I’m gobsmacked, flabbergasted, blown away, overwhelmed to have received so many kind and encouraging wishes on my sobriety anniversary. The goodness and warmth of fellow bloggers is for me the heart of our sober journey together. Thank you all so very much.
A computer technician came around and worked on my ailing appliances. He muttered about effed-up cookies and faulty memory, power surges, old equipment and incompatible platforms. I sat meek and techno-dumb, feeling poor as a church mouse and irredeemably clueless. Let us hope something can be done. The dogs sat around with bright eyes and quick understanding, nodding and pricking up their ears. Fortunately he is fond of dogs and probably also thought that smart young pooches will be able to operate no-touch Internet devices in a year or two, long before floundering humans get there. Ah well.
It is colder now and when I get up and sit down to meditate in the early mornings I can hear horned owls hooting over the rooftops as they return from hunting expeditions. Lovely melancholy sound.
Very sad to belatedly hear that a blogger I knew online but only slightly died last year. And the same day I had news than someone who got sober back in 2007 has also died after a terrible episode of binge drinking. Again and again I have seen how active alcoholism erodes the will to live. Recovery is precious, something to be guarded and cherished.
Recalling again what it felt like. To be out in that wilderness of addiction, the loneliness and paranoia, the anguish and desire only to die. Waking to despair, the longing only for oblivion. So far from human touch, so far from connection or redemption, to be walking out alone into the blizzard, the darkness, the desert, no direction except towards death. Reading Franz Wright again:
Entry in an Unknown Hand
And still nothing happens. I am not arrested.
By sonic inexplicable oversight
nobody jeers when I walk down the street.

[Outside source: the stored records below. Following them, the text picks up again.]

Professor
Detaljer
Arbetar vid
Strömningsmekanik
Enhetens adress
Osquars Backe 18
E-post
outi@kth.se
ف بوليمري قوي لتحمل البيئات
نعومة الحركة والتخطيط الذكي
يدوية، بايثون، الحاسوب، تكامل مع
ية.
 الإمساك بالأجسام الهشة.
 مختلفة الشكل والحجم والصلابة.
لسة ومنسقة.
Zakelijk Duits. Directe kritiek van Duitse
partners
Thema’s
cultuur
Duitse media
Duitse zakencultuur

I have been allowed to go on living in this
room. I am not asked to explain my presence
anywhere.
What posthypnotic suggestions were made; and
are any left unexecuted?
Why am I so distressed at the thought of taking
certain jobs?
They are absolutely shameless at the bank——
You’d think my name meant nothing to them. Non-
chalantly they hand me the sum I’ve requested,
but I know them. It’s like this everywhere——
they think they are going to surprise me: I,
who do nothing but wait.
Once I answered the phone, and the caller hung up——
very clever.
They think that they can scare me.
I am always scared.
And how much courage it requires to get up in the
morning and dress yourself. Nobody congratulates
you!
At no point in the day may I fall to my knees and
refuse to go on, it’s not done.
I go on
dodging cars that jump the curb to crush my hip,
accompanied by abrupt bursts of black-and-white
laughter and applause,
past a million unlighted windows, peered out at
by the retired and their aged attack-dogs—
toward my place,
the one at the end of the counter,
the scalpel on the napkin.
Oh my goodness I totally missed your last post. Six years – that is amazing. You are an inspiration, a shining light into the distance for those of us behind you. You write so well and I love reading your regular posts… they are humbling in their loveliness, I rarely comment but I read, I read, I read. Know that. Much love to you and your beloved dogs and your garden! xxxxx
“the loneliness and paranoia, the anguish and desire only to die” — Wow, that totally brings me back. And that poem! I so needed to hear these things today. Thank you.
We do need never to forget. Never to live with it always before us either.
One of the greatest outcomes of sobriety for me has been losing that fear of death; that fear which results in our longing for oblivion. How well I remember.
Love,
T in J
Dark
Vacant
Knees
Tile
Consumed
Shame
Beer
Misery
Taken
Fool
Deliberate
Defused
Silent
Witness
Begging
Forgive
Forget
Remember
Your post stirred a strong emotion. Above are my memories of drunken late night prayers in the kitchen. Thank God for Grace. Well done with six years. I am hoping six years will be enough time to forget some of the details but still carry the brand of gratitude. Thank you for being a guide worth following.
I am glad that you are back from the wilderness these last six years.